= TASK =
The output is the line holding "En fungerande elanläggning" and all lines after it to the end of the records below; restate them unchanged and add nothing.

= EXTRACTED ENTRIES =
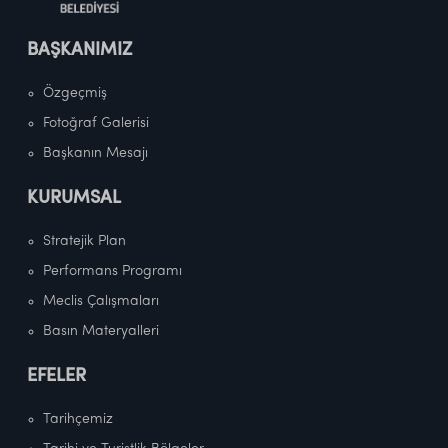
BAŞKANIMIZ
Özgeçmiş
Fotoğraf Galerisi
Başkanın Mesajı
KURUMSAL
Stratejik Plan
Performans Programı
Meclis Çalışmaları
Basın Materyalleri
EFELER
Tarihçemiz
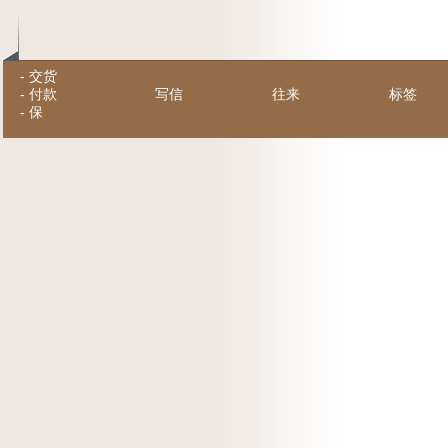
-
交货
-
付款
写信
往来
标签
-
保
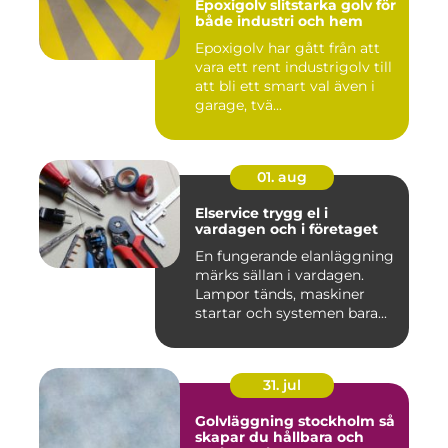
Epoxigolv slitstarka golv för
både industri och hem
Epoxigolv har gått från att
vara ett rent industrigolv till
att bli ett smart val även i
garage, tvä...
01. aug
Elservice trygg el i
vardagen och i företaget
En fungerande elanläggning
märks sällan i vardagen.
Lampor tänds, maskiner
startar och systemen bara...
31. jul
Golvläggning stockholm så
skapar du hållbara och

= EXERCISE ANSWER =
En fungerande elanläggning
märks sällan i vardagen.
Lampor tänds, maskiner
startar och systemen bara...
31. jul
Golvläggning stockholm så
skapar du hållbara och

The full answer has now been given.